Un quarantenne impiegato in banca racconta la sua storia clandestina, ormai conclusa. Tornato dalla moglie, ha deciso di investire sul loro matrimonio, ma la psicologa lo invita a riflettere sulla necessità di fondare il futuro su basi sincere

di Veronica Mazza

“Anche se ormai è una storia archiviata, parlarne mi suscita ancora delle emozioni. Perché Chiara, la mia ex collega, non la vedo e non la sento più da anni, ma ha significato molto per me. Non avrei mai lasciato mia moglie per lei, ma tra di noi è nato e cresciuto un sentimento sincero. La nostra è stata una storia intensa, spesso torno a pensare a lei e, quando accade, sorrido”.

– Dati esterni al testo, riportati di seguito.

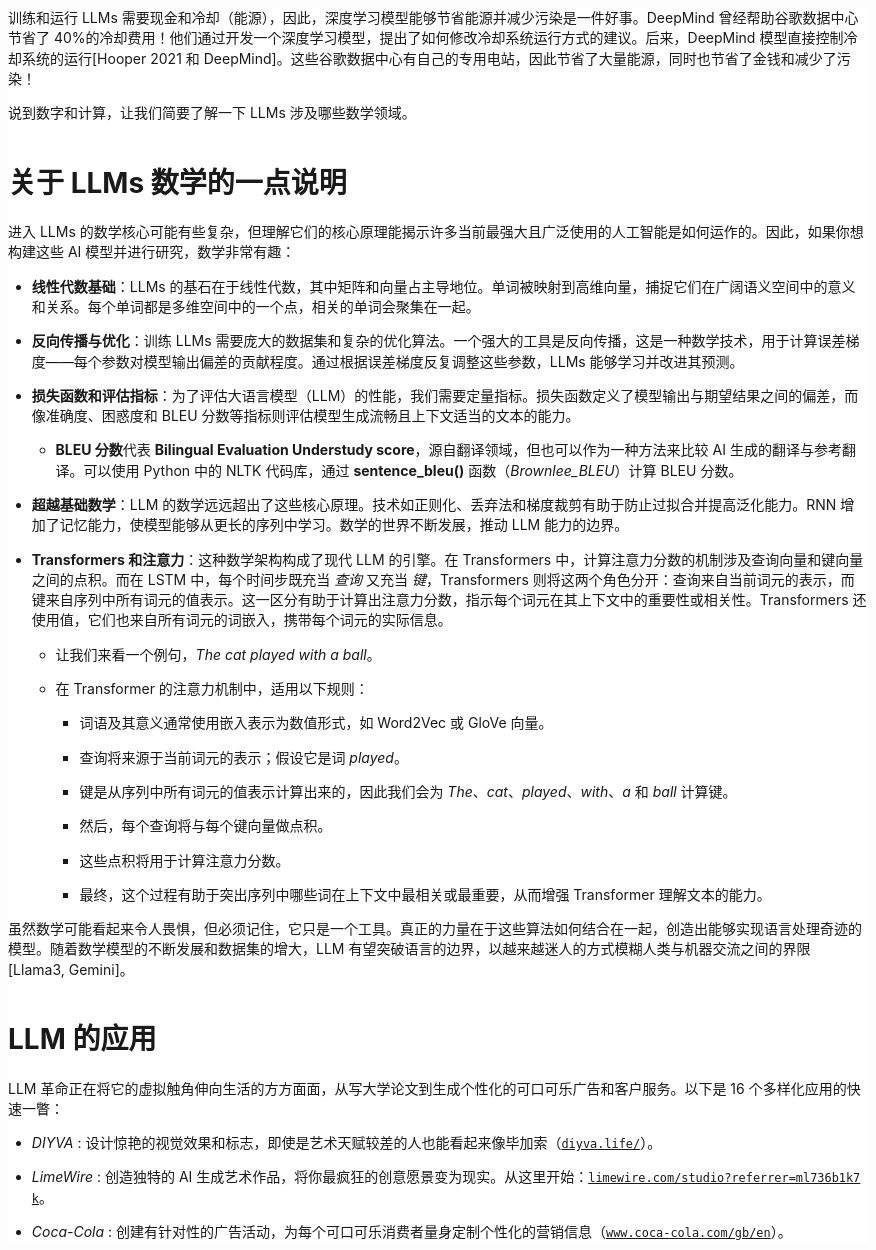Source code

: 训练和运行 LLMs 需要现金和冷却（能源），因此，深度学习模型能够节省能源并减少污染是一件好事。DeepMind 曾经帮助谷歌数据中心节省了 40%的冷却费用！他们通过开发一个深度学习模型，提出了如何修改冷却系统运行方式的建议。后来，DeepMind 模型直接控制冷却系统的运行[Hooper 2021 和 DeepMind]。这些谷歌数据中心有自己的专用电站，因此节省了大量能源，同时也节省了金钱和减少了污染！

说到数字和计算，让我们简要了解一下 LLMs 涉及哪些数学领域。

# 关于 LLMs 数学的一点说明

进入 LLMs 的数学核心可能有些复杂，但理解它们的核心原理能揭示许多当前最强大且广泛使用的人工智能是如何运作的。因此，如果你想构建这些 AI 模型并进行研究，数学非常有趣：

+   **线性代数基础**：LLMs 的基石在于线性代数，其中矩阵和向量占主导地位。单词被映射到高维向量，捕捉它们在广阔语义空间中的意义和关系。每个单词都是多维空间中的一个点，相关的单词会聚集在一起。

+   **反向传播与优化**：训练 LLMs 需要庞大的数据集和复杂的优化算法。一个强大的工具是反向传播，这是一种数学技术，用于计算误差梯度——每个参数对模型输出偏差的贡献程度。通过根据误差梯度反复调整这些参数，LLMs 能够学习并改进其预测。

+   **损失函数和评估指标**：为了评估大语言模型（LLM）的性能，我们需要定量指标。损失函数定义了模型输出与期望结果之间的偏差，而像准确度、困惑度和 BLEU 分数等指标则评估模型生成流畅且上下文适当的文本的能力。

    +   **BLEU 分数**代表 **Bilingual Evaluation Understudy score**，源自翻译领域，但也可以作为一种方法来比较 AI 生成的翻译与参考翻译。可以使用 Python 中的 NLTK 代码库，通过 **sentence_bleu()** 函数（*Brownlee_BLEU*）计算 BLEU 分数。

+   **超越基础数学**：LLM 的数学远远超出了这些核心原理。技术如正则化、丢弃法和梯度裁剪有助于防止过拟合并提高泛化能力。RNN 增加了记忆能力，使模型能够从更长的序列中学习。数学的世界不断发展，推动 LLM 能力的边界。

+   **Transformers 和注意力**：这种数学架构构成了现代 LLM 的引擎。在 Transformers 中，计算注意力分数的机制涉及查询向量和键向量之间的点积。而在 LSTM 中，每个时间步既充当 *查询* 又充当 *键*，Transformers 则将这两个角色分开：查询来自当前词元的表示，而键来自序列中所有词元的值表示。这一区分有助于计算出注意力分数，指示每个词元在其上下文中的重要性或相关性。Transformers 还使用值，它们也来自所有词元的词嵌入，携带每个词元的实际信息。

    +   让我们来看一个例句，*The cat played with* *a ball*。

    +   在 Transformer 的注意力机制中，适用以下规则：

        +   词语及其意义通常使用嵌入表示为数值形式，如 Word2Vec 或 GloVe 向量。

        +   查询将来源于当前词元的表示；假设它是词 *played*。

        +   键是从序列中所有词元的值表示计算出来的，因此我们会为 *The*、*cat*、*played*、*with*、*a* 和 *ball* 计算键。

        +   然后，每个查询将与每个键向量做点积。

        +   这些点积将用于计算注意力分数。

        +   最终，这个过程有助于突出序列中哪些词在上下文中最相关或最重要，从而增强 Transformer 理解文本的能力。

虽然数学可能看起来令人畏惧，但必须记住，它只是一个工具。真正的力量在于这些算法如何结合在一起，创造出能够实现语言处理奇迹的模型。随着数学模型的不断发展和数据集的增大，LLM 有望突破语言的边界，以越来越迷人的方式模糊人类与机器交流之间的界限 [Llama3, Gemini]。

# LLM 的应用

LLM 革命正在将它的虚拟触角伸向生活的方方面面，从写大学论文到生成个性化的可口可乐广告和客户服务。以下是 16 个多样化应用的快速一瞥：

+   *DIYVA* : 设计惊艳的视觉效果和标志，即使是艺术天赋较差的人也能看起来像毕加索（[`diyva.life/`](https://diyva.life/)）。

+   *LimeWire* : 创造独特的 AI 生成艺术作品，将你最疯狂的创意愿景变为现实。从这里开始：[`limewire.com/studio?referrer=ml736b1k7k`](https://limewire.com/studio?referrer=ml736b1k7k)。

+   *Coca-Cola* : 创建有针对性的广告活动，为每个可口可乐消费者量身定制个性化的营销信息（[`www.coca-cola.com/gb/en`](https://www.coca-cola.com/gb/en)）。
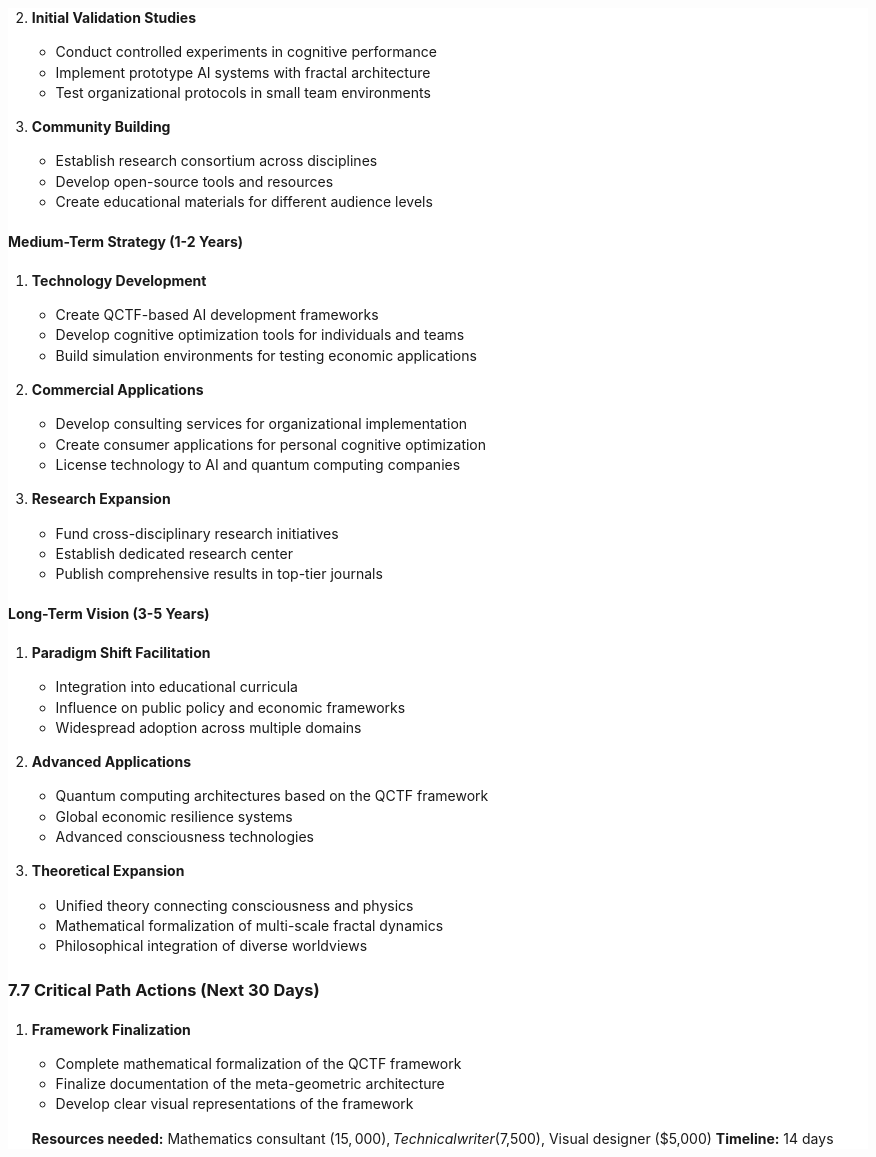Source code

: 2. **Initial Validation Studies**
   - Conduct controlled experiments in cognitive performance
   - Implement prototype AI systems with fractal architecture
   - Test organizational protocols in small team environments

3. **Community Building**
   - Establish research consortium across disciplines
   - Develop open-source tools and resources
   - Create educational materials for different audience levels

#### Medium-Term Strategy (1-2 Years)

1. **Technology Development**
   - Create QCTF-based AI development frameworks
   - Develop cognitive optimization tools for individuals and teams
   - Build simulation environments for testing economic applications

2. **Commercial Applications**
   - Develop consulting services for organizational implementation
   - Create consumer applications for personal cognitive optimization
   - License technology to AI and quantum computing companies

3. **Research Expansion**
   - Fund cross-disciplinary research initiatives
   - Establish dedicated research center
   - Publish comprehensive results in top-tier journals

#### Long-Term Vision (3-5 Years)

1. **Paradigm Shift Facilitation**
   - Integration into educational curricula
   - Influence on public policy and economic frameworks
   - Widespread adoption across multiple domains

2. **Advanced Applications**
   - Quantum computing architectures based on the QCTF framework
   - Global economic resilience systems
   - Advanced consciousness technologies

3. **Theoretical Expansion**
   - Unified theory connecting consciousness and physics
   - Mathematical formalization of multi-scale fractal dynamics
   - Philosophical integration of diverse worldviews

### 7.7 Critical Path Actions (Next 30 Days)

1. **Framework Finalization**
   - Complete mathematical formalization of the QCTF framework
   - Finalize documentation of the meta-geometric architecture
   - Develop clear visual representations of the framework
   
   **Resources needed:** Mathematics consultant ($15,000), Technical writer ($7,500), Visual designer ($5,000)
   **Timeline:** 14 days
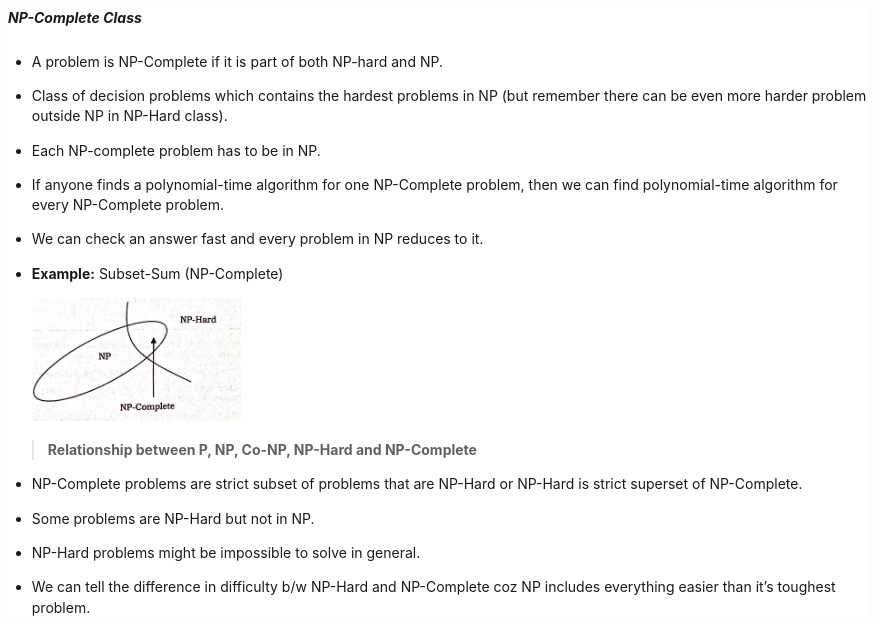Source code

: ##### **NP-Complete Class**

- A problem is NP-Complete if it is part of both NP-hard and NP. 

- Class of decision problems which contains the hardest problems in NP (but remember there can be even more harder problem outside NP in NP-Hard class).

- Each NP-complete problem has to be in NP.

- If anyone finds a polynomial-time algorithm for one NP-Complete problem, then we can find polynomial-time algorithm for every NP-Complete problem.

- We can check an answer fast and every problem in NP reduces to it.

- **Example:** Subset-Sum (NP-Complete)

    <img src="assets/np_complete_classes.jpg" width="25%">



> **Relationship between P, NP, Co-NP, NP-Hard and NP-Complete**

- NP-Complete problems are strict subset of problems that are NP-Hard or NP-Hard is strict superset of NP-Complete.

- Some problems are NP-Hard but not in NP.

- NP-Hard problems might be impossible to solve in general.

- We can tell the difference in difficulty b/w NP-Hard and NP-Complete coz  NP includes everything easier than it’s toughest problem.
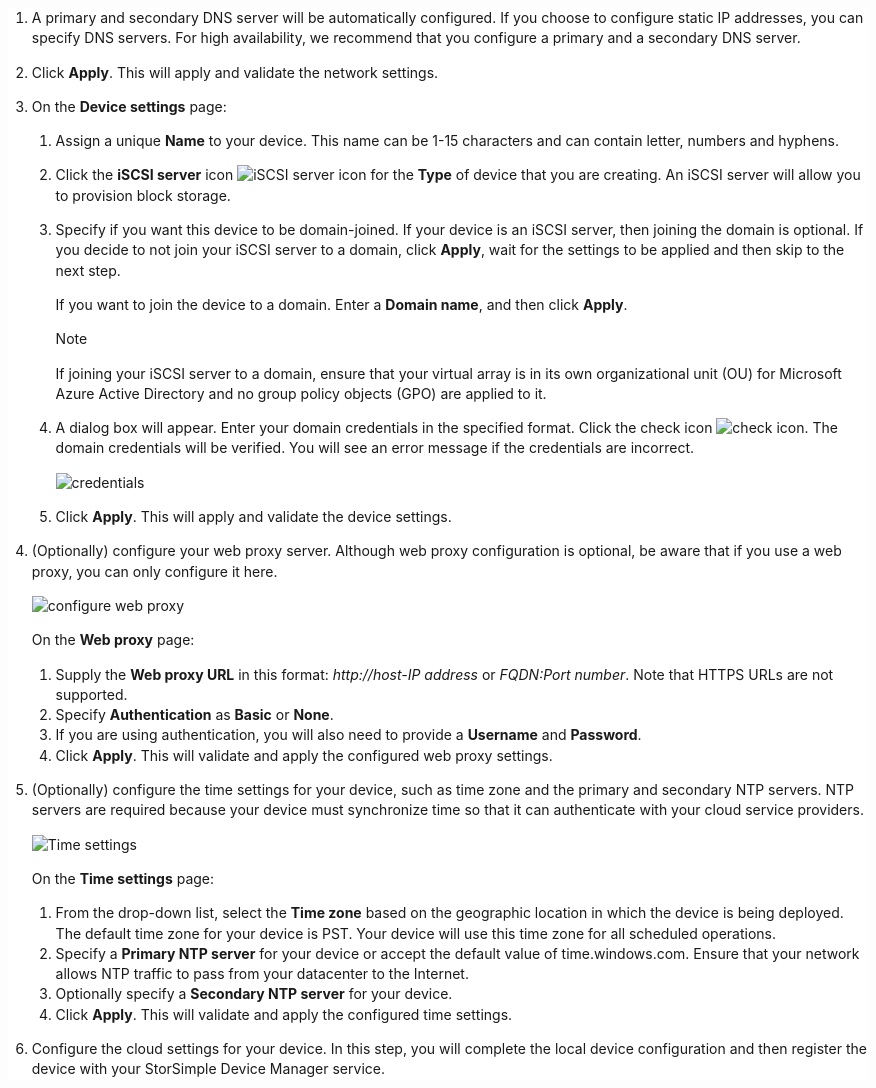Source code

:    1. A primary and secondary DNS server will be automatically configured. If you choose to configure static IP addresses, you can specify DNS servers. For high availability, we recommend that you configure a primary and a secondary DNS server.
   2. Click **Apply**. This will apply and validate the network settings.
6. On the **Device settings** page:
   
   1. Assign a unique **Name** to your device. This name can be 1-15 characters and can contain letter, numbers and hyphens.
   2. Click the **iSCSI server** icon ![iSCSI server icon](./media/storsimple-virtual-array-deploy3-iscsi-setup/image7.png) for the **Type** of device that you are creating. An iSCSI server will allow you to provision block storage.
   3. Specify if you want this device to be domain-joined. If your device is an iSCSI server, then joining the domain is optional. If you decide to not join your iSCSI server to a domain, click **Apply**, wait for the settings to be applied and then skip to the next step.
      
       If you want to join the device to a domain. Enter a **Domain name**, and then click **Apply**.
      
      > [!NOTE]
      > If joining your iSCSI server to a domain, ensure that your virtual  array is in its own organizational unit (OU) for Microsoft Azure Active Directory and no group policy objects (GPO) are applied to it.
      > 
      > 
   4. A dialog box will appear. Enter your domain credentials in the specified format. Click the check icon ![check icon](./media/storsimple-virtual-array-deploy3-iscsi-setup/image15.png). The domain credentials will be verified. You will see an error message if the credentials are incorrect.
      
       ![credentials](./media/storsimple-virtual-array-deploy3-iscsi-setup/image8.png)
   5. Click **Apply**. This will apply and validate the device settings.
7. (Optionally) configure your web proxy server. Although web proxy configuration is optional, be aware that if you use a web proxy, you can only configure it here.
   
    ![configure web proxy](./media/storsimple-virtual-array-deploy3-iscsi-setup/image9.png)
   
    On the **Web proxy** page:
   
   1. Supply the **Web proxy URL** in this format: *http:\//host-IP address* or *FQDN:Port number*. Note that HTTPS URLs are not supported.
   2. Specify **Authentication** as **Basic** or **None**.
   3. If you are using authentication, you will also need to provide a **Username** and **Password**.
   4. Click **Apply**. This will validate and apply the configured web proxy settings.
8. (Optionally) configure the time settings for your device, such as time zone and the primary and secondary NTP servers. NTP servers are required because your device must synchronize time so that it can authenticate with your cloud service providers.
   
    ![Time settings](./media/storsimple-virtual-array-deploy3-iscsi-setup/image10.png)
   
    On the **Time settings** page:
   
   1. From the drop-down list, select the **Time zone** based on the geographic location in which the device is being deployed. The default time zone for your device is PST. Your device will use this time zone for all scheduled operations.
   2. Specify a **Primary NTP server** for your device or accept the default value of time.windows.com. Ensure that your network allows NTP traffic to pass from your datacenter to the Internet.
   3. Optionally specify a **Secondary NTP server** for your device.
   4. Click **Apply**. This will validate and apply the configured time settings.
9. Configure the cloud settings for your device. In this step, you will complete the local device configuration and then register the device with your StorSimple Device Manager service.
   

[1]: /previous-versions/windows/it-pro/windows-server-2008-R2-and-2008/ee338480(v=ws.10)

Inizia così, come una bella storia senza traccia di pentimento, il racconto che ci ha consegnato Stefano O., un quarantenne di Milano che lavora in banca e preferisce mantenere il suo cognome segreto. “Chiara ed io ci vedevamo in pausa pranzo, era il nostro momento, quello in cui ci confessavamo i nostri problemi e ci davamo supporto. Ho sempre pensato a lei come una buona amica, ma un giorno tra di noi è successo qualcosa di più e per tre mesi siamo stati amanti. Ci vedevamo in un albergo e poco dopo tornavamo separatamente in ufficio, facendo finta di nulla. Due colleghi usciti in pausa pranzo. Nessuno ha mai scoperto nulla, tanto meno mia moglie. Ma Chiara, a un certo punto, non ha più retto questa situazione: ha cercato un altro impiego e da allora non ci siamo più visti. Me lo ha chiesto lei e io ho voluto rispettare la sua decisione. Non è stato facile lasciarla andare, ma è stata la cosa giusta per entrambi”.